I believe it was Winston Churchill who said ‘Dogs look up to
us, cats look down on us but pigs is equal,’ but there was one cold December night,
it must have been in 1949, when I knew for certain that pigs have a will of
their own and are definitely superior, you cannot drive a pig. We were sitting in the warm by a log fire
toasting crumpets – they taste so much better when they are slightly smoked before
they are buttered – when my mother looked up, ‘Is there someone at the door?’
she said and then shouted, ‘Boots on everyone, that damned pig, she’s out
again!’ Outside the front door a large
black and white saddle-back sow was happily grunting and digging up the lawn
searching for slugs; from bitter experience we knew that left on her own the
front garden would be a ploughed field by morning. Armed with walking sticks and an umbrella
kept by the door three of us, arms spread wide formed a half circle round her
and with a chorus of ‘Pig, pig, gidover,’ and other encouraging cries we slowly
eased her back towards a hole in the hedge and the sty in the paddock next door,
my mother clanking a bucket half full of pig nuts walking in front. The only light came from a handful of stars
and a one wobbling torch, it was bitterly cold and once through the hedge the
ground was very muddy, squelching at every step. Only a few steps further, ‘Pig, pig, gidover,’
we called more gently. My mother gave the bucket one more encouraging rattle
and put it down just inside the sty. Susana
was a big pig, she wasn’t going to be hurried.

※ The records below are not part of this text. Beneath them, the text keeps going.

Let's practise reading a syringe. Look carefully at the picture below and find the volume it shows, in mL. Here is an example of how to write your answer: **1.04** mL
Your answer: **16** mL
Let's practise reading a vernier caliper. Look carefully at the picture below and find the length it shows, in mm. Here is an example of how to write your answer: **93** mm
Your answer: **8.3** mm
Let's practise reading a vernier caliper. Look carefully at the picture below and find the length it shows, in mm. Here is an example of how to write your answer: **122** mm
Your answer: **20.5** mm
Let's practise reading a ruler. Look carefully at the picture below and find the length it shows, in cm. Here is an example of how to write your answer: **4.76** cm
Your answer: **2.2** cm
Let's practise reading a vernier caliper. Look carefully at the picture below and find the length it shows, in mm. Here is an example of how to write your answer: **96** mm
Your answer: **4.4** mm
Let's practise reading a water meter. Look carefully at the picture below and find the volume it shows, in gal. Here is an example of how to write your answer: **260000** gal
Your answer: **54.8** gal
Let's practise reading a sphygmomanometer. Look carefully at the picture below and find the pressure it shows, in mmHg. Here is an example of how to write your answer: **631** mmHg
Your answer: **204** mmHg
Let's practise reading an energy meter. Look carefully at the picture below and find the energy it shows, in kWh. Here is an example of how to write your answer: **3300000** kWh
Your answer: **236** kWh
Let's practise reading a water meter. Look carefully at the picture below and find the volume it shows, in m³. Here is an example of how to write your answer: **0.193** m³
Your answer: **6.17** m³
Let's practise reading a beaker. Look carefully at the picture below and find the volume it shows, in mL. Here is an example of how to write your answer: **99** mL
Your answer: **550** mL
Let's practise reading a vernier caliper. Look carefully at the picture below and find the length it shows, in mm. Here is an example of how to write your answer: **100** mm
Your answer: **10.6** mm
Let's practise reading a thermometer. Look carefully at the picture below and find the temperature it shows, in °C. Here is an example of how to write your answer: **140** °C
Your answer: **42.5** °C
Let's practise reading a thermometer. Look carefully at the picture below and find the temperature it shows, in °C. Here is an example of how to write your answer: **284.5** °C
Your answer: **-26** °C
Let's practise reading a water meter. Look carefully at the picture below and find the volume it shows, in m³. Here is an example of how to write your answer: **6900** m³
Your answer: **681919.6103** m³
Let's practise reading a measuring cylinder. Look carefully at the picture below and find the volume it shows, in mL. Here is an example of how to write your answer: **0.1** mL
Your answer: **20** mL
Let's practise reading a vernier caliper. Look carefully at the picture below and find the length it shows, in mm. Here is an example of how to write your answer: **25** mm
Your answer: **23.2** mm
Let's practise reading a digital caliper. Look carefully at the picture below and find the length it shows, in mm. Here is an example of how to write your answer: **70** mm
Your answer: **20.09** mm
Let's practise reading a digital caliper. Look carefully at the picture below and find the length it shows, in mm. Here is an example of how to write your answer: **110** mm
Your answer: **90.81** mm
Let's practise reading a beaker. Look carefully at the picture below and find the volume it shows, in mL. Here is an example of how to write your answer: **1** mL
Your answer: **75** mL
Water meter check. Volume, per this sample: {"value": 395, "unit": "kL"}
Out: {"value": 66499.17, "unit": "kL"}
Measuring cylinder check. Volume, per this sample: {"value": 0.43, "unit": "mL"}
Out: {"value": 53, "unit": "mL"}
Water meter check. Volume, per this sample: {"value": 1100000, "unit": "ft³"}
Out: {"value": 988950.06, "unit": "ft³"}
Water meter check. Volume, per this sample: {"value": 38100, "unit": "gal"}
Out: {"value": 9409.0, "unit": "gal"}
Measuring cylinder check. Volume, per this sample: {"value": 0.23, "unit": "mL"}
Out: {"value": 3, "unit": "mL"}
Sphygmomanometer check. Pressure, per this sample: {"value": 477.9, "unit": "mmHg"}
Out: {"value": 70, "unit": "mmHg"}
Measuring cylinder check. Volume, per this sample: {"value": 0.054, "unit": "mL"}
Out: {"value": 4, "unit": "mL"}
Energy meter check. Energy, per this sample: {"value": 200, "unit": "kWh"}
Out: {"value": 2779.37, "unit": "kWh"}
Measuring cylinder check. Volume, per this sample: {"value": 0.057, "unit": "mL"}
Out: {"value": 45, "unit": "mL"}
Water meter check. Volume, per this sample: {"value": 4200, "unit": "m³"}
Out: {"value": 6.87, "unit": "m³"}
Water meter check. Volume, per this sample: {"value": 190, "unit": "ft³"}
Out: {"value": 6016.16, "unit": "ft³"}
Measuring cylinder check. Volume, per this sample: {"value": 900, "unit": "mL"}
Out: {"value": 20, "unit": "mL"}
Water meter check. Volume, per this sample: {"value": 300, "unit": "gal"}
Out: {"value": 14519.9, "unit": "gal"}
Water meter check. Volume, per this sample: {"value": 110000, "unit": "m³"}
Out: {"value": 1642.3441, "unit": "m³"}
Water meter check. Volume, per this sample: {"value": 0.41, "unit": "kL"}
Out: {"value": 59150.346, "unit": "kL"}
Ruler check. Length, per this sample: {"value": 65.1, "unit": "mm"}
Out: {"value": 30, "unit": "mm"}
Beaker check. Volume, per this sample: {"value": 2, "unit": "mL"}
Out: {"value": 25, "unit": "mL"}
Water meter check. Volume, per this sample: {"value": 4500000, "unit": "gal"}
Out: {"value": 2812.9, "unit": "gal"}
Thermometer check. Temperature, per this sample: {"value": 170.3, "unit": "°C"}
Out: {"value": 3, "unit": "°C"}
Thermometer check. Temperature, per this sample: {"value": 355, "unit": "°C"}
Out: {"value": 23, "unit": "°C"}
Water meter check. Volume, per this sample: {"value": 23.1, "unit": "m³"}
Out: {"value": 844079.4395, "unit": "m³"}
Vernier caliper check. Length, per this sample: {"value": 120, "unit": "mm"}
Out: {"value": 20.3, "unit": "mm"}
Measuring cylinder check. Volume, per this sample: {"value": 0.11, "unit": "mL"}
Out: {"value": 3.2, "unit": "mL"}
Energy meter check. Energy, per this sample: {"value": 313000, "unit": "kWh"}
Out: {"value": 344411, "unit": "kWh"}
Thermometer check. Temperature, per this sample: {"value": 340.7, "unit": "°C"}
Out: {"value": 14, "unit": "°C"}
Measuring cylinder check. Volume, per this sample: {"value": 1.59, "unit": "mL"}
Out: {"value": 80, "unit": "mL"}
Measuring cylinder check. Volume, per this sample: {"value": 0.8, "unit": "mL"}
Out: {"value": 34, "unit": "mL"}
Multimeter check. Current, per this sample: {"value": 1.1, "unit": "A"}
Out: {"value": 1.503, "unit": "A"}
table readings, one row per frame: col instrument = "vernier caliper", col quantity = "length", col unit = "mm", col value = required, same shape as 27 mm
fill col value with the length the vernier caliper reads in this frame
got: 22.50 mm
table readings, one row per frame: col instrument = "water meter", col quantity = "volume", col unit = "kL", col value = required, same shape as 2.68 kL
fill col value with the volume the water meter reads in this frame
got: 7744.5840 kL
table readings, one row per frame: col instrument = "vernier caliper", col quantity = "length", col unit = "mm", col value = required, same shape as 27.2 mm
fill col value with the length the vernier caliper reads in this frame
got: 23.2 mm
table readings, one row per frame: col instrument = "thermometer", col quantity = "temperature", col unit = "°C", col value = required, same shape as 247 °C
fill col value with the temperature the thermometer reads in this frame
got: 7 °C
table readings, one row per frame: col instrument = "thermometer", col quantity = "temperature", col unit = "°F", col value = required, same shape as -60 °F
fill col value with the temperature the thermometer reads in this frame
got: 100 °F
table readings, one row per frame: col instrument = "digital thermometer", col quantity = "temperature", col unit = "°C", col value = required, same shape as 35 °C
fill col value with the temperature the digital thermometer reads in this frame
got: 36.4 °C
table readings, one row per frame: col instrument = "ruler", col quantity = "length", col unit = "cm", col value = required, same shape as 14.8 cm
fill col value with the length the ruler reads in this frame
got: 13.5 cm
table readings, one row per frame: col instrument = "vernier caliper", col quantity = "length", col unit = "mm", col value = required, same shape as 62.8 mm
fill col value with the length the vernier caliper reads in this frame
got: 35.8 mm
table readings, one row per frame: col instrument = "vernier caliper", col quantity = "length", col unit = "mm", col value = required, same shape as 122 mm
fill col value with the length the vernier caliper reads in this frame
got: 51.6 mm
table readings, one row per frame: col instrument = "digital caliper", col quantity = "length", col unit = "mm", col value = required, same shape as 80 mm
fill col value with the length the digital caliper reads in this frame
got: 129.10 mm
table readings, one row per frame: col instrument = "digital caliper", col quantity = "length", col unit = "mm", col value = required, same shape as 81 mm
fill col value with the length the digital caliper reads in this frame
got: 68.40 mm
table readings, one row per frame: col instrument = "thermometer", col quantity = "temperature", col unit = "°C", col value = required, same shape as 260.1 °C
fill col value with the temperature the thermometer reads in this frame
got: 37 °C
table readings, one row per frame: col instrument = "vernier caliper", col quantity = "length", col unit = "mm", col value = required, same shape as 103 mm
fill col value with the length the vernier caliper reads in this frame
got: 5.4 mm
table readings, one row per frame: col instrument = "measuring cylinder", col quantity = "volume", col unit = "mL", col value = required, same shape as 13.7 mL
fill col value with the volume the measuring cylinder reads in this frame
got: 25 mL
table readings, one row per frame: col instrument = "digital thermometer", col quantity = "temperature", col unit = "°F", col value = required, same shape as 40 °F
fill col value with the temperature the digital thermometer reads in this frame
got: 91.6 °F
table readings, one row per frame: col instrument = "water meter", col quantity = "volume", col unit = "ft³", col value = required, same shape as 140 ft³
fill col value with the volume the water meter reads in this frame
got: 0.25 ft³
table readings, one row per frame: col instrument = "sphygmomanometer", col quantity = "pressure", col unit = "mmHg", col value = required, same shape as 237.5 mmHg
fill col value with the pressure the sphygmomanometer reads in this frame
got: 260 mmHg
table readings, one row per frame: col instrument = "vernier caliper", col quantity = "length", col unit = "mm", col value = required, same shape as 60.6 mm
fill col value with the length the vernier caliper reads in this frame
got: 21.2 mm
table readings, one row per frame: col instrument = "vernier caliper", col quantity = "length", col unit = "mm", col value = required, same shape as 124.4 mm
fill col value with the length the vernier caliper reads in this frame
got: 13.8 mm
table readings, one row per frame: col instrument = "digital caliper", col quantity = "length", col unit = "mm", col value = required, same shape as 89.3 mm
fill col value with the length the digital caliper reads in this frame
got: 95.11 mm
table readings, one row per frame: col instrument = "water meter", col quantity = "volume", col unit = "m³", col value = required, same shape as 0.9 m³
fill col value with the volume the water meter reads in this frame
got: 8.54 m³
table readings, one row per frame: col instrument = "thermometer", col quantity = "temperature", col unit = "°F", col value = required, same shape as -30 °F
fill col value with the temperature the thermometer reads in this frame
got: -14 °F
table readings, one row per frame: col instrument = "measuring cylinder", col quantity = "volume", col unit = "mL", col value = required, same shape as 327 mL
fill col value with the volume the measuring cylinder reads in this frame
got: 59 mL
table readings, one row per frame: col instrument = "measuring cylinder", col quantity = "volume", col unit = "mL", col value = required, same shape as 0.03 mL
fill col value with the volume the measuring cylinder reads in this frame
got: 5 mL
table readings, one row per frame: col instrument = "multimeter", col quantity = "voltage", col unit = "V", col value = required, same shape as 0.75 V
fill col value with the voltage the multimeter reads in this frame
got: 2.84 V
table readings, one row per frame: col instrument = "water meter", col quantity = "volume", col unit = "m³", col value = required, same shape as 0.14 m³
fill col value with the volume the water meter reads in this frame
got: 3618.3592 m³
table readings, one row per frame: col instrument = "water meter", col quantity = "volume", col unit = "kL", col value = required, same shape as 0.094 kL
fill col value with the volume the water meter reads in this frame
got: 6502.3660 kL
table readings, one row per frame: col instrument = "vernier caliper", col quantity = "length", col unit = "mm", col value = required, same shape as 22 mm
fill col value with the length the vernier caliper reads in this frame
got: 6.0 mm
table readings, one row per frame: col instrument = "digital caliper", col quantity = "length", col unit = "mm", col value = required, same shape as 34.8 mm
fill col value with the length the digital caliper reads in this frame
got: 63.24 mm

She stopped for one more snuffle and grunt, decided she wasn’t ready to
give up her freedom and turned, the light of the torch caught the glint in her
eye as she gather herself up and charged for freedom, running straight at me
and that was the night that I shall always remember as the night I rode a pig –
backwards. My ride was short lived for I
lost my grip and my dignity and landed horizontal in the mud!